O presidente do Tribunal de Justiça, desembargador Aderson Silvino, disse ao Jornal de Hoje que a proposta orçamentária do governo para o Tribunal de Justiça é “irreal” e que o órgão apelará para que os deputados modifiquem a proposta de modo a atender o Judiciário. “Nossa estratégia é o diálogo. Os valores previstos não contemplam o custeio do Tribunal de Justiça e, na realidade, fazem uma projeção irreal dos gastos do Judiciário”, afirmou.
O presidente do TJ disse ainda que vai aguardar a manifestação da Assembleia Legislativa, a quem cabe analisar o orçamento. “Vamos apresentar a nossa situação financeira aos deputados, e estamos certos que teremos a atenção deles à realidade que enfrentamos. Não há como manter o Poder Judiciário com o orçamento proposto”, afirmou.

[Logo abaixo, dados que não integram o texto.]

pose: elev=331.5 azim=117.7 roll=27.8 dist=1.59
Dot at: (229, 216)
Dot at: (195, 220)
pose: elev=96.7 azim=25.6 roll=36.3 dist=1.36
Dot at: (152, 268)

O orçamento 2014 do Governo do Estado, que chegou esta semana à Assembleia Legislativa, para ser discutido e aprovado pelos deputados estaduais, retira recursos da ordem de R$ 94,3 milhões do Tribunal de Justiça. Ao todo, o órgão havia solicitado R$ 827,6 milhões, mas o governo concedeu R$ 733,2 milhões.
A Assembleia Legislativa e o Ministério Público também tiveram cortes significativos em seus respectivos orçamentos. O Legislativo solicitou R$ 325,5 milhões, mas o executivo deu R$ 250,4 milhões – diferença de R$ 75 milhões. O MP quis R$ 289,04 milhões, mas a administração ofereceu R$ 227,5 milhões – diferença de R$ 61,5 milhões.

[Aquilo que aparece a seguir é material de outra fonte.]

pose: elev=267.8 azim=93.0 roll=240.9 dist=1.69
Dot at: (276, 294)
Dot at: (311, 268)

O governo destinou R$ 230 milhões a menos do que pediam Assembleia Legislativa, Tribunal de Justiça e Ministério Público. Os deputados têm até 15 de dezembro para aprovar qualquer modificação ao orçamento. As conversas e negociações estão apenas começando.
ORÇAMENTO
Para 2014, o orçamento estadual será de R$ 11,9 bilhões, um crescimento de 8,1% em relação ao orçamento de 2013, que foi de R$ 11,03 bilhões. A peça foi lida em sessão legislativa e está sendo processada para ser publicada no Diário Oficial do Estado.
Na próxima semana, o texto deverá chegar à Comissão de Fiscalização e Finanças, que se reúne às quartas-feiras. A expectativa é que a discussão sobre o orçamento comece a partir da designação do relator, com o estabelecimento do cronograma para discussão.

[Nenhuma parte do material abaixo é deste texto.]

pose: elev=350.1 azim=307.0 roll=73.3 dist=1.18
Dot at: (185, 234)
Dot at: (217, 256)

A Comissão de Finanças e Fiscalização é presidida pelo deputado Tomba Farias (PSB) e tem como membros os deputados Raimundo Fernandes (PMN) e José Dias (PSD). No ano passado, representantes do Tribunal de Justiça, da Assembleia Legislativa e do Tribunal de Contas do Estado procuraram a Comissão de Fiscalização e Finanças para apresentarem suas contrapropostas.
Para tentar minimizar as perdas, a estratégia, tanto do TJ, quanto do MP, será o diálogo e a negociação política. “Naturalmente, a Assembleia Legislativa será procurada esse ano e vai intermediar para que se chegue a um meio termo. Nem o que os poderes querem, e nem o que executivo quer. Vai ser o que for possível a Assembleia alterar. E, como sempre, a Assembleia procurará resguardar os recursos para áreas cruciais, atendendo à população, como sempre faz, observando critérios”, explicou uma fonte legislativa.